The git flow CLI automates many of the above steps, reducing the chance of missing a required merge. It is an optional extension — Git Flow works perfectly without it.

Using the git flow CLI tool

Bash
# Install (macOS)
brew install git-flow-avh

# Initialize Git Flow in a repo (one-time setup)
git flow init
# Branch name for production releases: [main]
# Branch name for "next release" development: [develop]
# Feature branch prefix: [feature/]
# Release branch prefix: [release/]
# Hotfix branch prefix: [hotfix/]
# Support branch prefix: [support/]
# Version tag prefix: [v]

# Start a feature (creates feature/dark-mode from develop)
git flow feature start dark-mode

# Finish a feature (merges to develop, deletes branch)
git flow feature finish dark-mode

# Start a release
git flow release start 1.1.0

# Finish a release (merges to main, tags, merges to develop)
git flow release finish 1.1.0

# Start a hotfix
git flow hotfix start 1.1.1

# Finish a hotfix
git flow hotfix finish 1.1.1
When Git Flow shines
  • Scheduled releases — software that ships on a calendar (monthly, quarterly, per sprint) rather than continuously.

  • Versioned products — mobile apps, desktop software, npm libraries, APIs where consumers depend on specific version numbers.

  • Multiple supported versions — when you must maintain v1.x with security patches while v2.x is in active development.

  • Regulated industries — healthcare, finance, and government software where a release must pass audits before reaching users.

  • Large teams — the strict branching rules reduce coordination overhead when many developers work in parallel.

When Git Flow is overkill
Git Flow adds significant complexity — only use it when you need it
Git Flow involves multiple long-lived branches, mandatory double-merges (release and hotfix branches merge into both main and develop), and a lot of ceremony for every release.

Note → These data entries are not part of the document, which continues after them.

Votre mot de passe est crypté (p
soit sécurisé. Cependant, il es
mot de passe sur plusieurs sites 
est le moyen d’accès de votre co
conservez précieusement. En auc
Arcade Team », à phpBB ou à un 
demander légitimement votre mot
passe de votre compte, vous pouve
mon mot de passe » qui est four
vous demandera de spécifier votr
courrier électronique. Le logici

For teams that deploy continuously or maintain only one production version, Git Flow is unnecessary overhead.
  • Continuous deployment — if you deploy on every merge to main, Git Flow's release branch adds delay without benefit.

  • Small teams (1–4 people) — the coordination overhead of Git Flow is disproportionate to the team size.

  • SaaS web applications — a single production version at all times; GitHub Flow or Trunk-Based is simpler.

  • Rapid iteration — if you need to ship multiple times per day, Git Flow's release branching is a bottleneck.

  • Microservices — each service is versioned and deployed independently; Git Flow's rigid structure fights this.

Git Flow's own creator recommends simpler models for web apps
In a 2020 addendum to his original post, Vincent Driessen noted that Git Flow was designed for explicitly versioned software with a long support lifecycle. For web applications with continuous delivery, he recommends simpler models like GitHub Flow.
Adopt Git Flow incrementally
If you are considering Git Flow, start by adopting just the `develop` + `feature/*` pattern (skipping formal release and hotfix branches). This gets you the main benefit — protecting `main` — without all the ceremony. Add release branches only when you genuinely need to prepare releases over multiple days.